5 stars · fiction · young adult

A Monster Calls by Patrick Ness

A Monster Calls

Author : patrick ness

pages : [hardcover] 215

memorable quote You do not write your life with words…You write it with actions. What you think is not important. It is only important what you do.

favorite characters : conor & the monster

summary :

The monster showed up after midnight. As they do.

But it isn’t the monster Conor’s been expecting. He’s been expecting the one from his nightmare, the one he’s had nearly every night since his mother started her treatments, the one with the darkness and the wind and the screaming…

This monster is something different, though. Something ancient, something wild. And it wants the most dangerous thing of all from Conor.

It wants the truth.

review :

I love Patrick Ness’ writing style so much! I read the Chaos Walking trilogy a while ago and that was and still is one of my all-time favorite things to read, both because of the great characters and the way the author has with words. He definitely holds onto that skill in A Monster Calls and uses it to draw the reader in from the first page.
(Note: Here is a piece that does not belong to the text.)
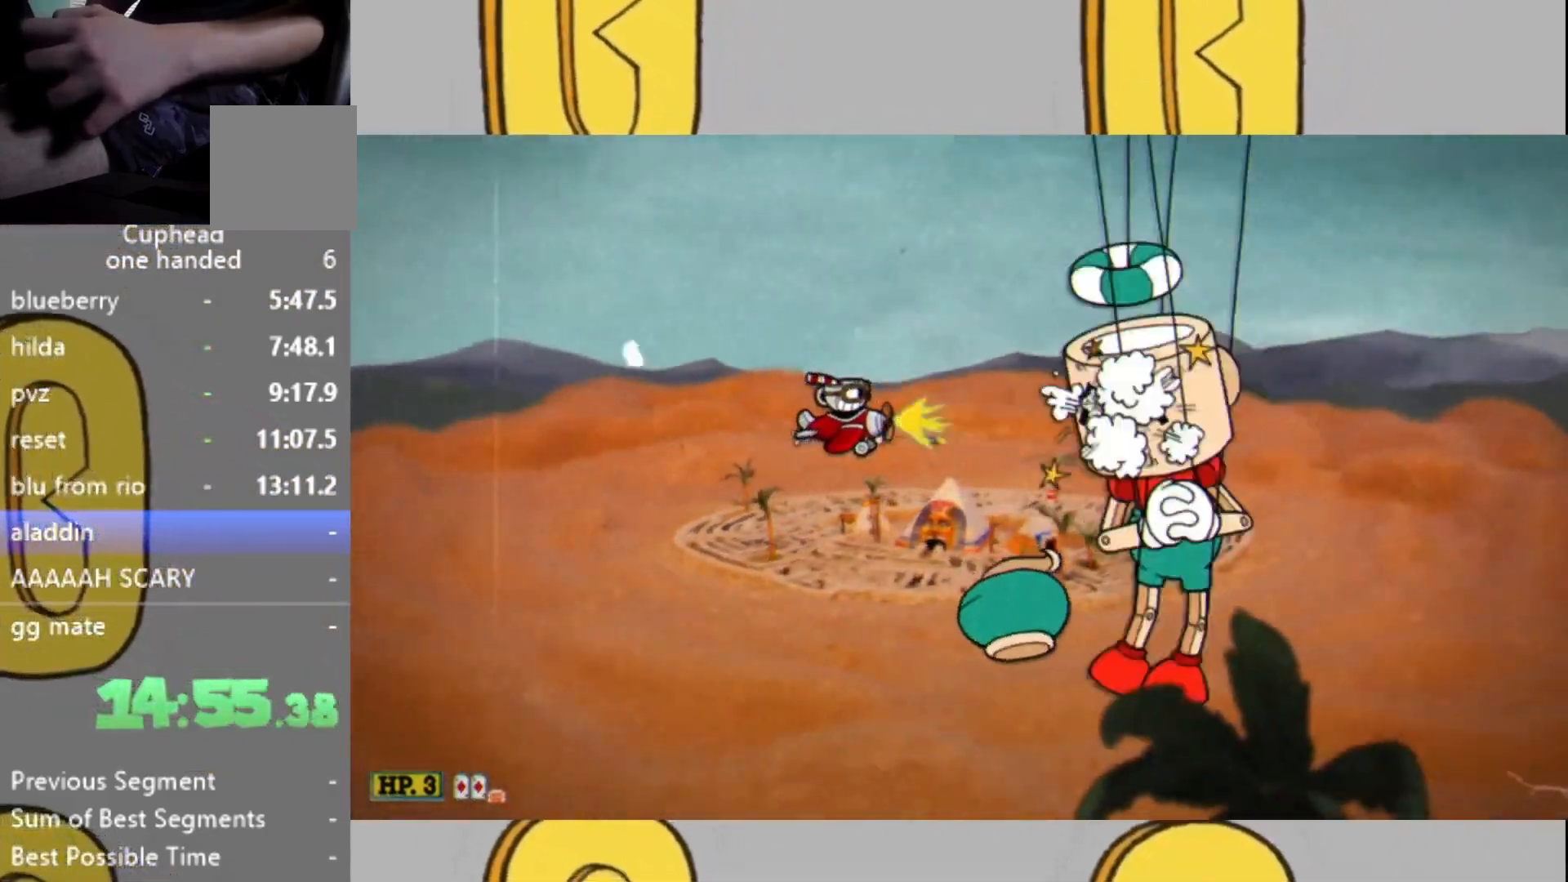
{"buttons": ["L2"], "left_stick": "center", "right_stick": "center", "events": [[33, "left_stick", "left"], [167, "left_stick", "center"], [333, "left_stick", "left"], [433, "left_stick", "center"]]}
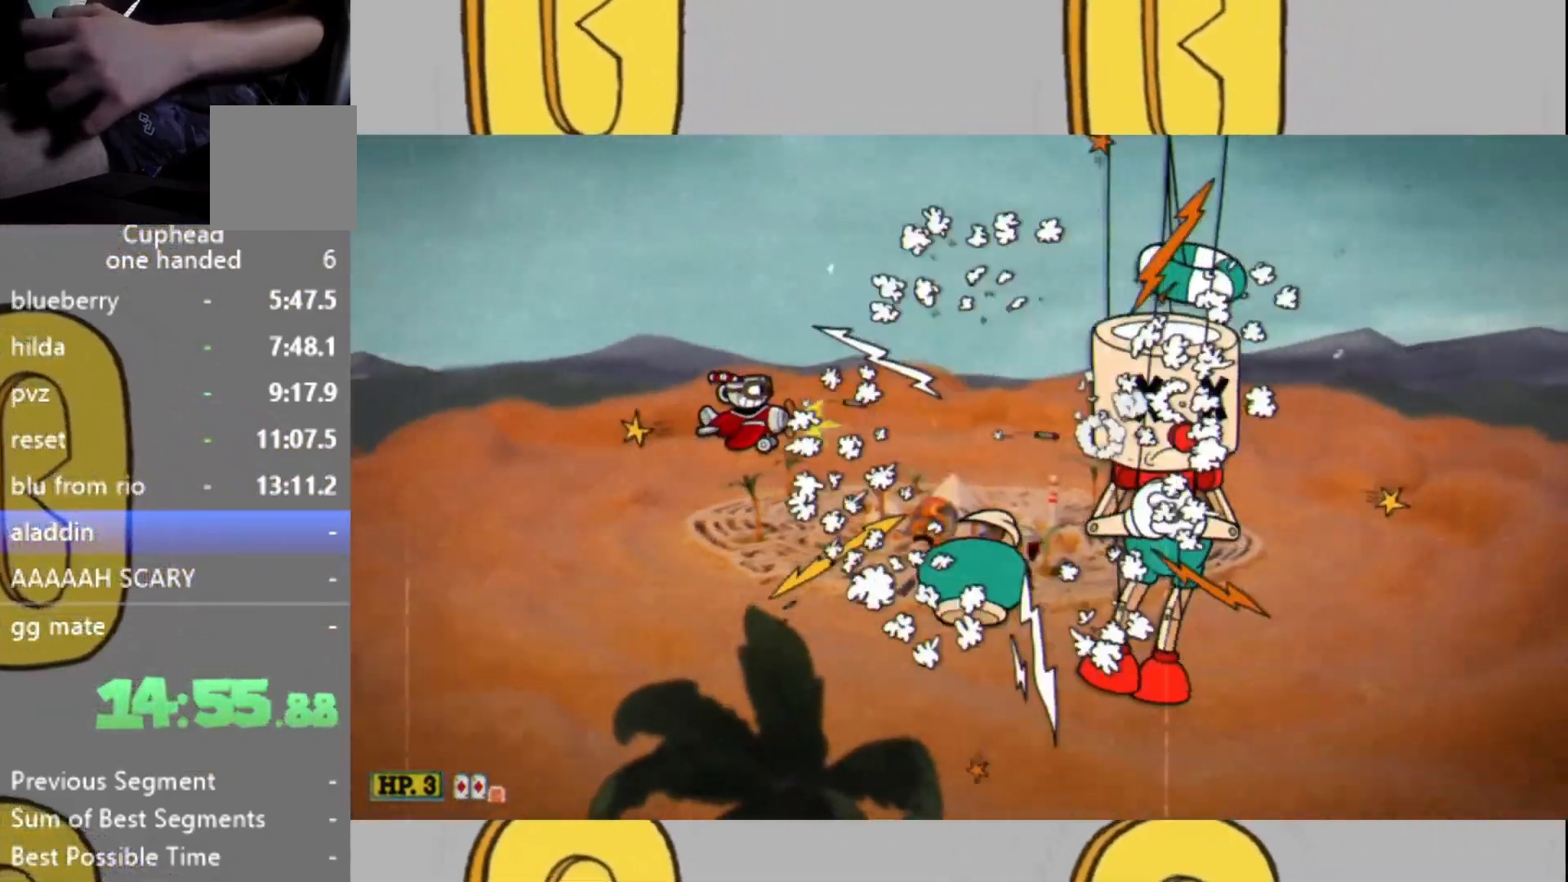
{"buttons": ["L2"], "left_stick": "down-left", "right_stick": "center", "events": [[133, "left_stick", "left"], [300, "left_stick", "center"], [433, "left_stick", "down-left"]]}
First of all I loved the beautiful way that the book was set up. There are illustrations scattered throughout the book, all dark and dreary and depicting the monster that comes to visit Conor. Sometimes they frame the text and they really drew me into his story so that I could see what he was while he was speaking about it. Conor is mostly just the average kid though Ness makes even that seem special. Everything about this book is so realistic which is part of how horrifying it truly is. All of this realism is faced with the monster and the reader is guessing along with Conor as to whether or not the monster is really there or is just in his imagination.

A Monster Calls deals with very tough issues in a beautiful and powerful way. I didn’t know much about this book before I picked it up, only that I’d heard great things about it and already had a love for Ness’ work. What I didn’t expect was to become so emotionally connected with these characters that I felt like I was going through this horrible time alongside Conor. I really have to applaud the author for the way he conveyed this story without making it overdone or feel false. By the time the monster was demanding for Conor to tell his story of the truth the book brought me to tears.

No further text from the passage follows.